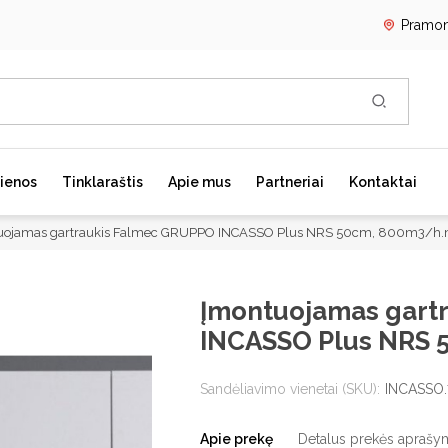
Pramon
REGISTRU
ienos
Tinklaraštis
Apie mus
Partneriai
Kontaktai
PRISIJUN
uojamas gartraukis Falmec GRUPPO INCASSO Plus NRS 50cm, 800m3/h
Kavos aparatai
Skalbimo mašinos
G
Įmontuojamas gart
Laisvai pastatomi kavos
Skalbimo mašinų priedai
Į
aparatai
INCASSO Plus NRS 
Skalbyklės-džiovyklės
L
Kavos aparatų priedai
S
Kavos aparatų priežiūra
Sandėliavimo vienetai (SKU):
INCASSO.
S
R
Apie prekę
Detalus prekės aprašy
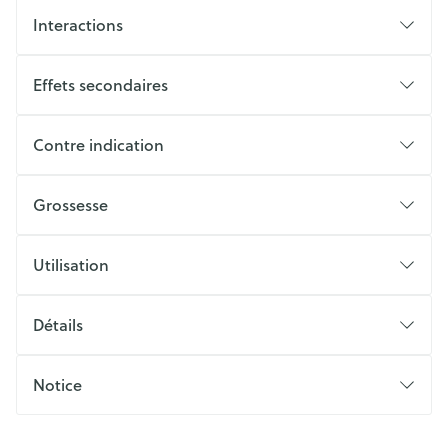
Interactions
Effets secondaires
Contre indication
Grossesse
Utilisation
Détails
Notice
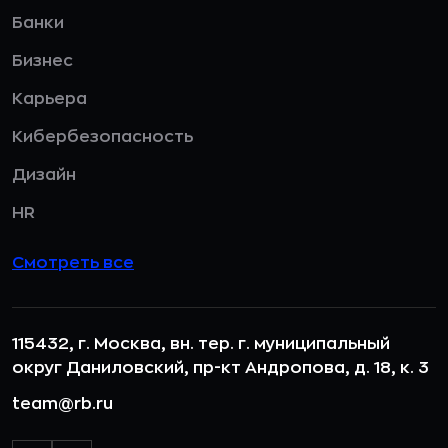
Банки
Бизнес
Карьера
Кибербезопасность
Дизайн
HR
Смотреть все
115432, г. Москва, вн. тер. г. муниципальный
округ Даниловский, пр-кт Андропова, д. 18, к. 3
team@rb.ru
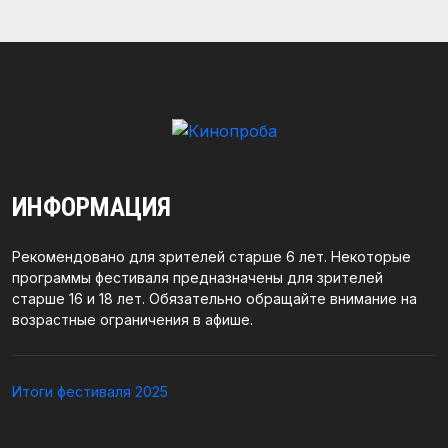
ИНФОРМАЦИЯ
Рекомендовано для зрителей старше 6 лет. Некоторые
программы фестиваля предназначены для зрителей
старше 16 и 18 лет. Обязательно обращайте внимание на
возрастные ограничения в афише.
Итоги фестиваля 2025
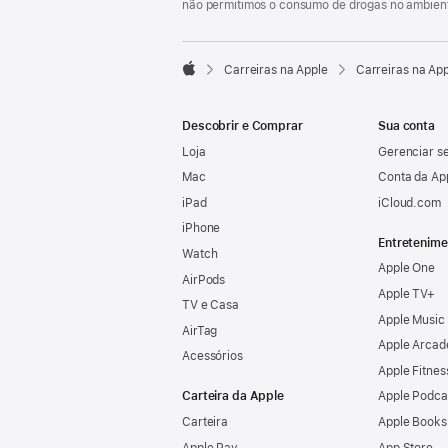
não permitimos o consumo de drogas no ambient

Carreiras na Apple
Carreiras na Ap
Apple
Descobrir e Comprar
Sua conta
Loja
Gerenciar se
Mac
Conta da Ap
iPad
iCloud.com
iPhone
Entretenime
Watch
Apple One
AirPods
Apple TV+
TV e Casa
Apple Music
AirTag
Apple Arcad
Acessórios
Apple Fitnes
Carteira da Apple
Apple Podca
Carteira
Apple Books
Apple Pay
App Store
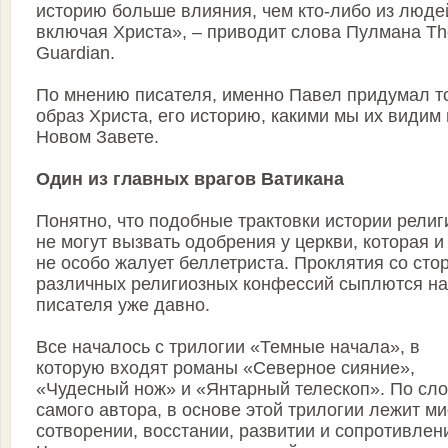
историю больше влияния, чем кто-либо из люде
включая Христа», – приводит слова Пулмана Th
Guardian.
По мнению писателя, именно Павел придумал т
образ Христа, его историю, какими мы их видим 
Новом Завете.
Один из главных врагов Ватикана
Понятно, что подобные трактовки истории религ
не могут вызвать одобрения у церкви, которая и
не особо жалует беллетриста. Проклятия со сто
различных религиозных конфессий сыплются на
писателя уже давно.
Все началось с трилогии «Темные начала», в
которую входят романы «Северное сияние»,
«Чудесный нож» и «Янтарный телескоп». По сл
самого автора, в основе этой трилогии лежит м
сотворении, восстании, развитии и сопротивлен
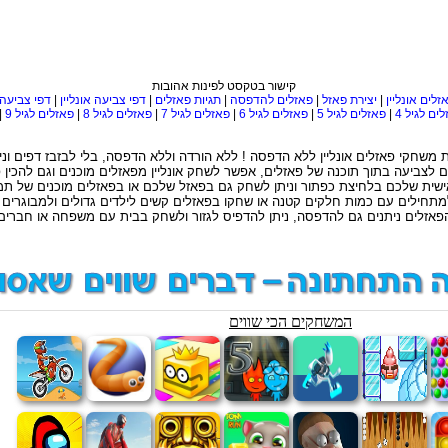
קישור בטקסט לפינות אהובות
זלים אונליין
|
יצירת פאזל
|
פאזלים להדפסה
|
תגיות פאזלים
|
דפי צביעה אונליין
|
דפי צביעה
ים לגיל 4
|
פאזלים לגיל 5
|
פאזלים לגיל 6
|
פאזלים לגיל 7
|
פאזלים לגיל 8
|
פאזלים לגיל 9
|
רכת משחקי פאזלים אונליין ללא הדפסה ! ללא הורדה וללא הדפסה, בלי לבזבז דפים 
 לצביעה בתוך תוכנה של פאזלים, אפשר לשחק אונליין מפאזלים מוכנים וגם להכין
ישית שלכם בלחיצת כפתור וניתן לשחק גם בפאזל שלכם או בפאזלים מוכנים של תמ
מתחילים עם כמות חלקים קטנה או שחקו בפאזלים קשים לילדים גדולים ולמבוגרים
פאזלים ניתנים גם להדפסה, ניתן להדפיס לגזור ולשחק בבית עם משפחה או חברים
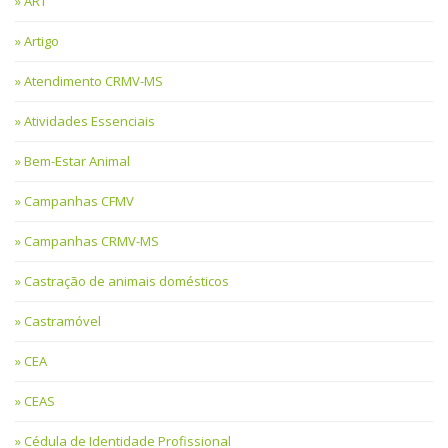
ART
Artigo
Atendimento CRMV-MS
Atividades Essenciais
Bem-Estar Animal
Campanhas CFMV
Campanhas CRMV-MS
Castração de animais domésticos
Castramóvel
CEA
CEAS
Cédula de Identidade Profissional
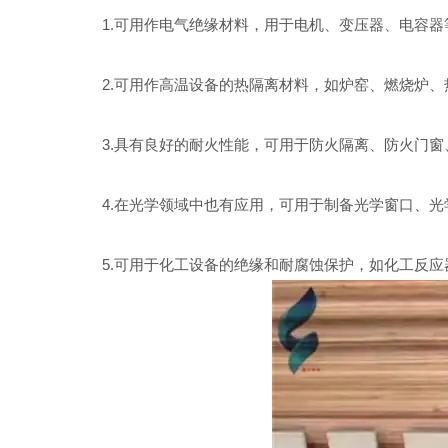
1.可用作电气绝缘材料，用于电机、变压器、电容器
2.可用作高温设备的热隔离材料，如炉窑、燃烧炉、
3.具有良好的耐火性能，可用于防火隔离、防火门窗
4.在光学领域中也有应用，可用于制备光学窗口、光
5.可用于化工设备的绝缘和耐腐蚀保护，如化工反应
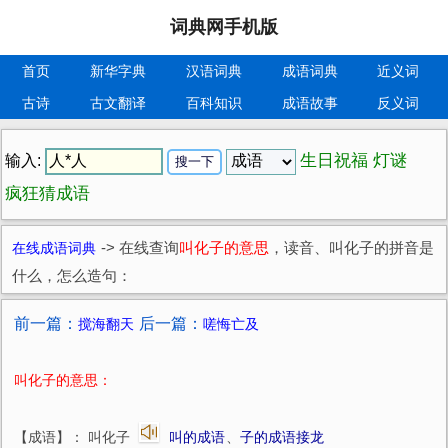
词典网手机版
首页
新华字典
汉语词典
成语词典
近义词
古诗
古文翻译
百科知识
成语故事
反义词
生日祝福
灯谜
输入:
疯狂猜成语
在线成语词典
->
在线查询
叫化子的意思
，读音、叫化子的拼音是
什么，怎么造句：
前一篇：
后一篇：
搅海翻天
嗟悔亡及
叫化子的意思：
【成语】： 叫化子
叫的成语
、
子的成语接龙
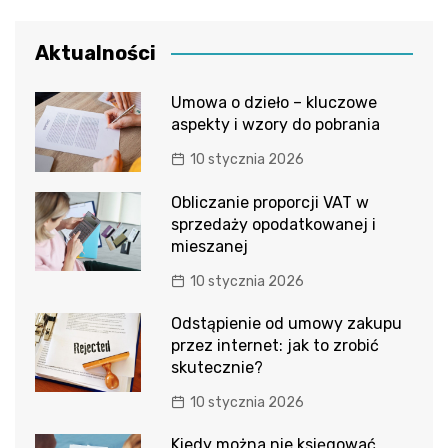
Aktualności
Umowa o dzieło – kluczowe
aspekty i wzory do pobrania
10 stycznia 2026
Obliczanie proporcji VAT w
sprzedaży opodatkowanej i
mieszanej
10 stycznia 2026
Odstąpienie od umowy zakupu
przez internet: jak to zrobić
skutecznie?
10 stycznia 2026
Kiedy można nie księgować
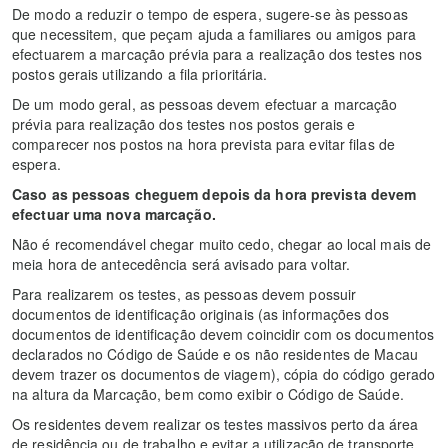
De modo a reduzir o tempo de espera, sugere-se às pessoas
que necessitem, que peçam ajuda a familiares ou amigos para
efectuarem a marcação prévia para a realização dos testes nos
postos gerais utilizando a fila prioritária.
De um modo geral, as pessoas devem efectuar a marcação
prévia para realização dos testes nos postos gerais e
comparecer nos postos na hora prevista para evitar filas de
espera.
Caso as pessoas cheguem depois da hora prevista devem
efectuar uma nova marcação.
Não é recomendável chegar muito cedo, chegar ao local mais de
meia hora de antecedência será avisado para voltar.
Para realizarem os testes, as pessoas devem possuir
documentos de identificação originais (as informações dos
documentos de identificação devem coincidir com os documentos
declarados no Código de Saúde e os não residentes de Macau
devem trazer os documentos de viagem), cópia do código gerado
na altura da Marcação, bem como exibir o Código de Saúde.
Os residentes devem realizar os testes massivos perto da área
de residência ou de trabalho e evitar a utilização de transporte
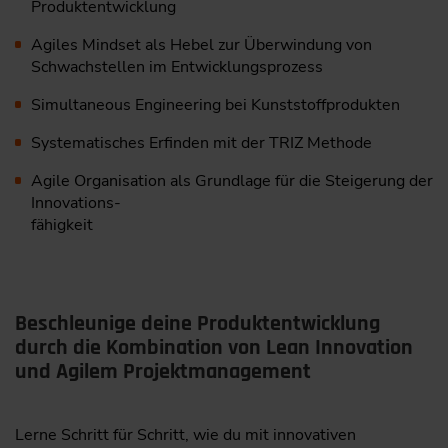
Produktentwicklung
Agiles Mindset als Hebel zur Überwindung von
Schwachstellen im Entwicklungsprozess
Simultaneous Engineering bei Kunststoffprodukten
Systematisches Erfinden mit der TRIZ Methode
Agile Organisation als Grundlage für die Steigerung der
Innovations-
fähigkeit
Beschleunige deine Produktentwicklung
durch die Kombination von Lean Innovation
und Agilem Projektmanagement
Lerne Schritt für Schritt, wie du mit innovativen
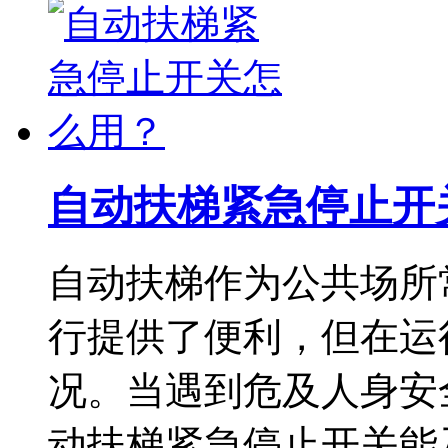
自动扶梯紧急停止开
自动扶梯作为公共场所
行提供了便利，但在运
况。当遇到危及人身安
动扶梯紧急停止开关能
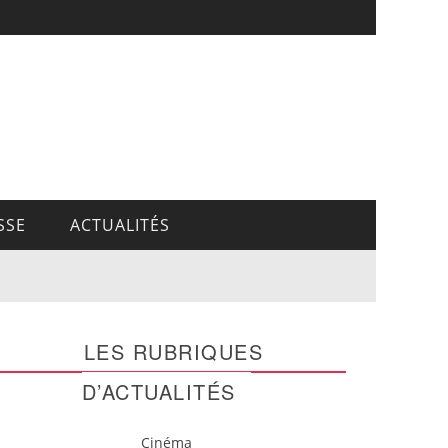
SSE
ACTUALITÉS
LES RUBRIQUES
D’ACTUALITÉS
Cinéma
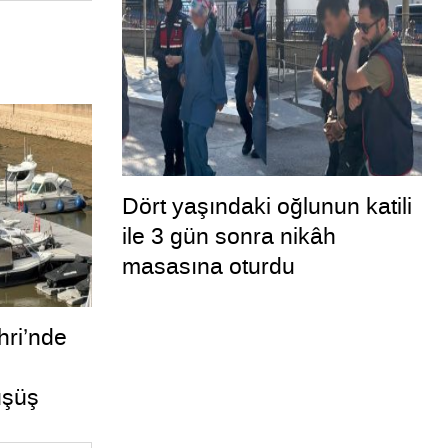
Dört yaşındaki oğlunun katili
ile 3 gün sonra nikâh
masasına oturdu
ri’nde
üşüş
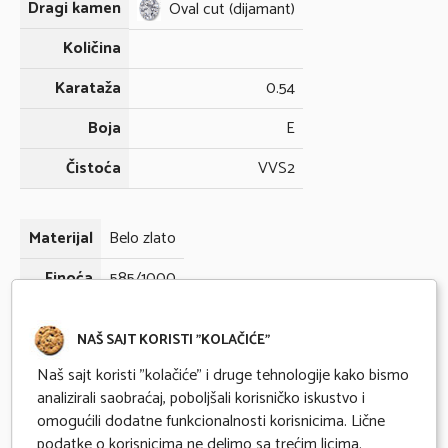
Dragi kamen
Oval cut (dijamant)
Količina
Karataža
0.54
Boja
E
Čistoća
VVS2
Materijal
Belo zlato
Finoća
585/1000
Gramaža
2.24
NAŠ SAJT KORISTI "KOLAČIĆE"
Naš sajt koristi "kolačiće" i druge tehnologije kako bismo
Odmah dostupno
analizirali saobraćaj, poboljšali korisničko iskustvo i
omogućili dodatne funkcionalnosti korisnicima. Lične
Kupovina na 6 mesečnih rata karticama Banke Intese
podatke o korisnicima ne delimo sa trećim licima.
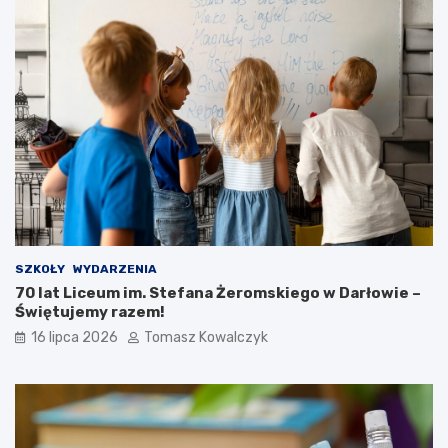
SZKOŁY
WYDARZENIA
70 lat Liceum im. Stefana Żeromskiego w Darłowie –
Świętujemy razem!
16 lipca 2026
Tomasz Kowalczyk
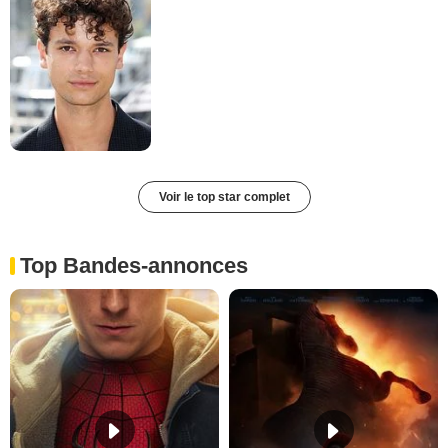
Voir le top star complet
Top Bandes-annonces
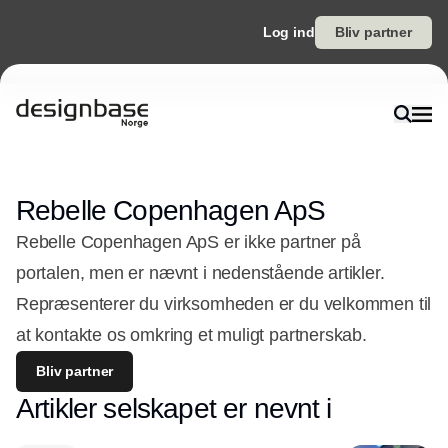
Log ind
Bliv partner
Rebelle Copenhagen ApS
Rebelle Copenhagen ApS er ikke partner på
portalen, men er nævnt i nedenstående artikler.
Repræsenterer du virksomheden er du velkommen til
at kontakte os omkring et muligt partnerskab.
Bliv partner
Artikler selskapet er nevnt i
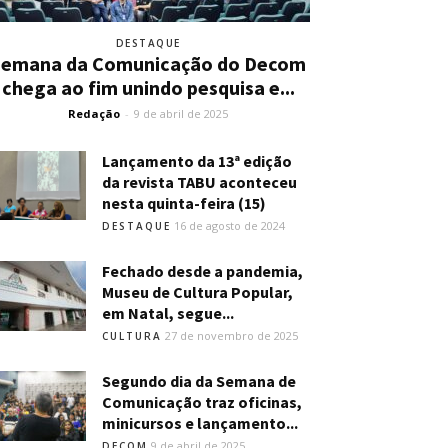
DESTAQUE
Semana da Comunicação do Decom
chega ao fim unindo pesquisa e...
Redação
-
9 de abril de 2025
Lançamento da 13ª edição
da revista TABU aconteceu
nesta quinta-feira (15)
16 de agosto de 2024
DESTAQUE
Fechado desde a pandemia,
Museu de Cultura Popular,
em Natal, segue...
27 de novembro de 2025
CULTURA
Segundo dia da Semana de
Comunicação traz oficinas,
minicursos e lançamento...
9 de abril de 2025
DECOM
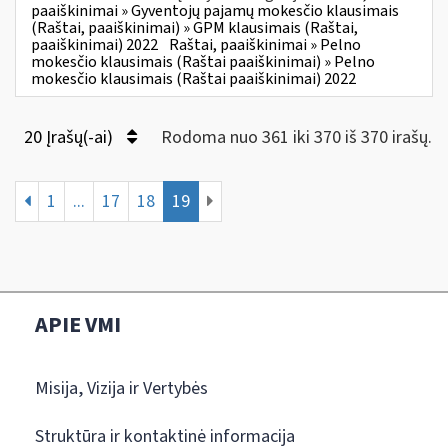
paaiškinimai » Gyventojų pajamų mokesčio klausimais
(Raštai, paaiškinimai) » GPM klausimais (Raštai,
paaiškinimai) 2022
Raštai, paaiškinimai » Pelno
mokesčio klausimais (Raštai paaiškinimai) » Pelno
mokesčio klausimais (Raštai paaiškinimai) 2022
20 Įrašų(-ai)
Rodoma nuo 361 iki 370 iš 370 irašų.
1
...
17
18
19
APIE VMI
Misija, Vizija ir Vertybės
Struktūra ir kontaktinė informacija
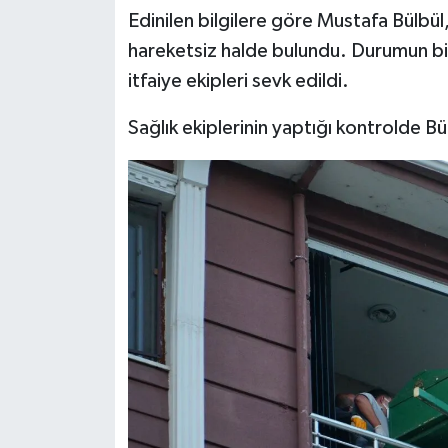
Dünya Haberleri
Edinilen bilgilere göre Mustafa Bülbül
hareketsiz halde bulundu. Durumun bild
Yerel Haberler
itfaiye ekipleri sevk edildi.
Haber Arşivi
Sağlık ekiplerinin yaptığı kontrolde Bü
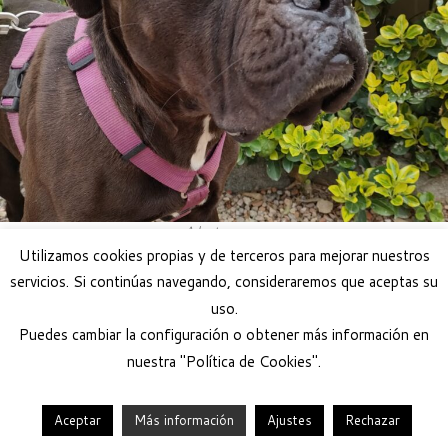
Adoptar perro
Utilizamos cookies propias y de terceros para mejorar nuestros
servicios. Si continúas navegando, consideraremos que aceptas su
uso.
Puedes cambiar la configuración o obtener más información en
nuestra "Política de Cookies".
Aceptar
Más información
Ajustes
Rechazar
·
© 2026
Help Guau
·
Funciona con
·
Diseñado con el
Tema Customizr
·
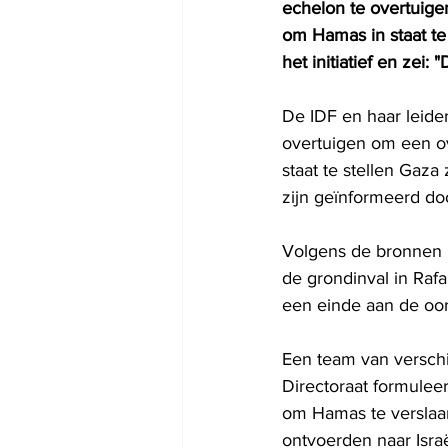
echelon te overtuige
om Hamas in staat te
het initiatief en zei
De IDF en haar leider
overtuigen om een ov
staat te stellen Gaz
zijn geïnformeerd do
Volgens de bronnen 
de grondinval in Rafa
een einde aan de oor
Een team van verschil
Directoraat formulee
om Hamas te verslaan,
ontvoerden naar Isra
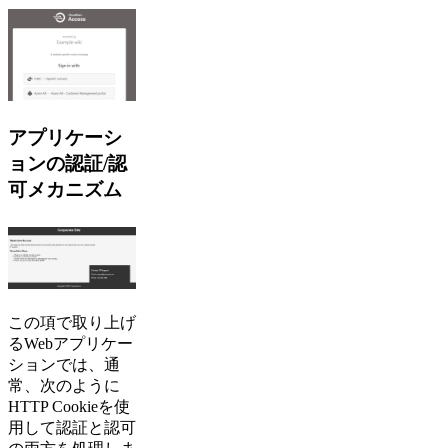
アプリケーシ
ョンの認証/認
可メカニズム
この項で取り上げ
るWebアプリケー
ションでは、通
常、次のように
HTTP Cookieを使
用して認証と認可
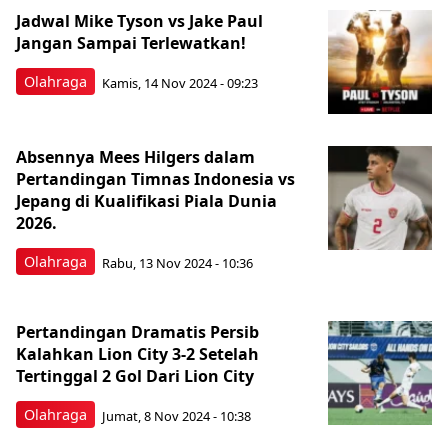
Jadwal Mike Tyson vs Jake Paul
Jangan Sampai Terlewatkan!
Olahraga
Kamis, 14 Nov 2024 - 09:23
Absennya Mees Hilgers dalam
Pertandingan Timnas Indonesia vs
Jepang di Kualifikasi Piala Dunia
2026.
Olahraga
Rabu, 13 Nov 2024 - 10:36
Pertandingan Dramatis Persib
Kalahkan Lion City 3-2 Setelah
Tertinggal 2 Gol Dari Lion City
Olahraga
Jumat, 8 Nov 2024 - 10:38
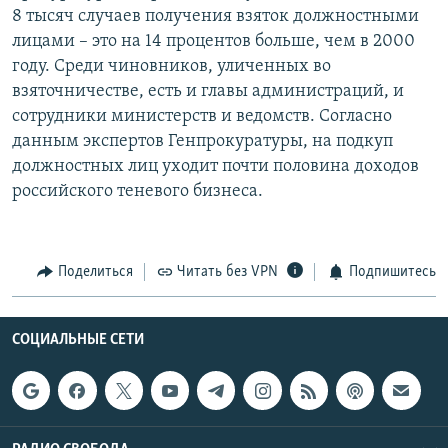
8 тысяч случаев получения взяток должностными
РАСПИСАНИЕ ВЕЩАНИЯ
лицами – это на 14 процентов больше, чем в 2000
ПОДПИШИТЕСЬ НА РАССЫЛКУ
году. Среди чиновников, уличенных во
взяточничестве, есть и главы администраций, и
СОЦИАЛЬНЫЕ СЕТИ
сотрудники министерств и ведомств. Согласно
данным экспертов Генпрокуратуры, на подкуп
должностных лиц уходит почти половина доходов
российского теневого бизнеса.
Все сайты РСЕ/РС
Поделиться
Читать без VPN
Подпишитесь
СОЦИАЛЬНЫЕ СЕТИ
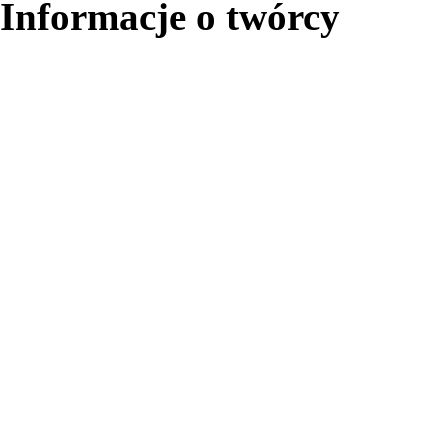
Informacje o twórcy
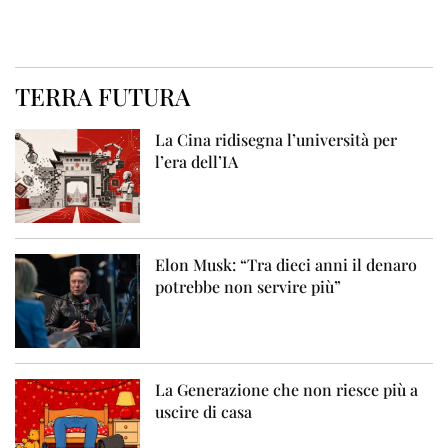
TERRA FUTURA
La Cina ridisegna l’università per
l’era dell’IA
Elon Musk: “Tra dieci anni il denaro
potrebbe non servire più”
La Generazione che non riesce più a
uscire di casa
────────────────────────────────────────
Convertissez en liste JSON de chaînes les lignes des données ci-dessus, de la ligne qui contient « Dört yaşındaki oğlunun katili » jusqu'à celle qui contient « Artikler selskapet er nevnt i », toutes deux incluses, à raison d'une chaîne par ligne et sans les lignes vides. Laissez de côté les marqueurs d'image, s'il vous plaît.

[
  "Dört yaşındaki oğlunun katili",
  "ile 3 gün sonra nikâh",
  "masasına oturdu",
  "ri’nde",
  "üşüş",
  "Dragi kamen",
  "Oval cut (dijamant)",
  "Količina",
  "Karataža",
  "0.54",
  "Boja",
  "E",
  "Čistoća",
  "VVS2",
  "Materijal",
  "Belo zlato",
  "Finoća",
  "585/1000",
  "Gramaža",
  "2.24",
  "NAŠ SAJT KORISTI \"KOLAČIĆE\"",
  "Naš sajt koristi \"kolačiće\" i druge tehnologije kako bismo",
  "Odmah dostupno",
  "analizirali saobraćaj, poboljšali korisničko iskustvo i",
  "omogućili dodatne funkcionalnosti korisnicima. Lične",
  "Kupovina na 6 mesečnih rata karticama Banke Intese",
  "podatke o korisnicima ne delimo sa trećim licima.",
  "SZKOŁY",
  "WYDARZENIA",
  "70 lat Liceum im. Stefana Żeromskiego w Darłowie –",
  "Świętujemy razem!",
  "16 lipca 2026",
  "Tomasz Kowalczyk",
  "Voir le top star complet",
  "Top Bandes-annonces",
  "Log ind",
  "Bliv partner",
  "Rebelle Copenhagen ApS",
  "Rebelle Copenhagen ApS er ikke partner på",
  "portalen, men er nævnt i nedenstående artikler.",
  "Repræsenterer du virksomheden er du velkommen til",
  "at kontakte os omkring et muligt partnerskab.",
  "Bliv partner",
  "Artikler selskapet er nevnt i"
]